In sensitivity assays of HeLa and SiHa cells, PGMY-PCR showed a 10-fold increase in sensitivity over MY-PCR but not over nPCR, confirmed as the most sensitive method. Also, in clinical specimens, PGMY-PCR was shown to be slightly more sensitive than MY-PCR and less sensitive than nPCR. The higher sensitivity of PGMY-PCR was also the most likely reason for the 2.5% HPV detection rates in HCII-negative samples, since all types found are included in the HCII probe sets, and HPV-89, which is not included, is detectable by cross-hybridization (18).

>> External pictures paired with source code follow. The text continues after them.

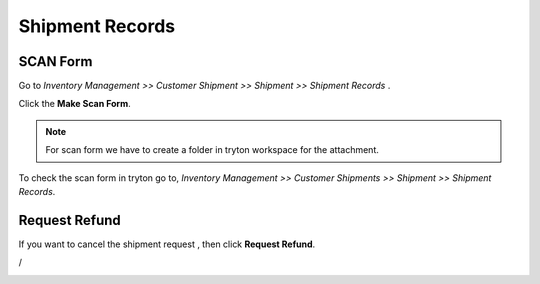 Shipment Records
################

SCAN Form
*********

Go to *Inventory Management >> Customer Shipment >> Shipment >> Shipment Records* .

Click the **Make Scan Form**.

.. image:: _images/14.png
    :width: 1000
    
.. note:: For scan form we have to create a folder in tryton workspace for the attachment.
          
.. image:: _images/b.png
    :width: 1000
    
To check the scan form in tryton go to, *Inventory Management >> Customer Shipments >> Shipment >> Shipment Records*.

.. image:: _images/h.png
    :width: 1000

Request Refund
**************

If you want to cancel the shipment request , then click **Request Refund**.

.. image:: _images/c.png
    :width: 1000

/

.. image:: _images/d.png
    :width: 1000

Results of PGMY-PCR for HCII-positive and MY-PCR-negative samples pointed out some advantages of PGMY-PCR over MY-PCR and nPCR. First, the PGMY primers were more robust, leading to greater consistency of amplification and one-step detection of HPV DNA, as evident in samples with PGMY-PCR-positive results which tested MY-PCR negative (these specimens were confirmed as HPV positive by nPCR). Second, a broader range of HPV types was detected, as shown by PGMY-PCR-positive results for samples negative not only by MY-PCR but also by nPCR and found positive for genotypes HPV-42, -44, -51, and -87. Of note, genotypes HPV-44 and -87 are newly identified by PGMY-PCR in the present analysis. And third, improved analytical sensitivity was seen for the HR type HPV-16, also reported in other studies as detected with difficulty by MY-PCR (13).
In conclusion, compared to MY-PCR, PGMY-PCR seems only slightly more sensitive but remarkably more efficient and also shows an enlarged HPV detection range. Compared to HCII, PGMY-PCR shows the same slightly increased sensitivity as MY-PCR. Compared to nPCR, PGMY-PCR represents a tradeoff of lesser sensitivity for a greater number of HPV types detected.
The highly sensitive and robust PGMY-PCR assay may be considered a versatile HPV amplification system, suitable to be used for clinical purposes, particularly when HPV characterization more specific than the group risk identification provided by the HCII test is required.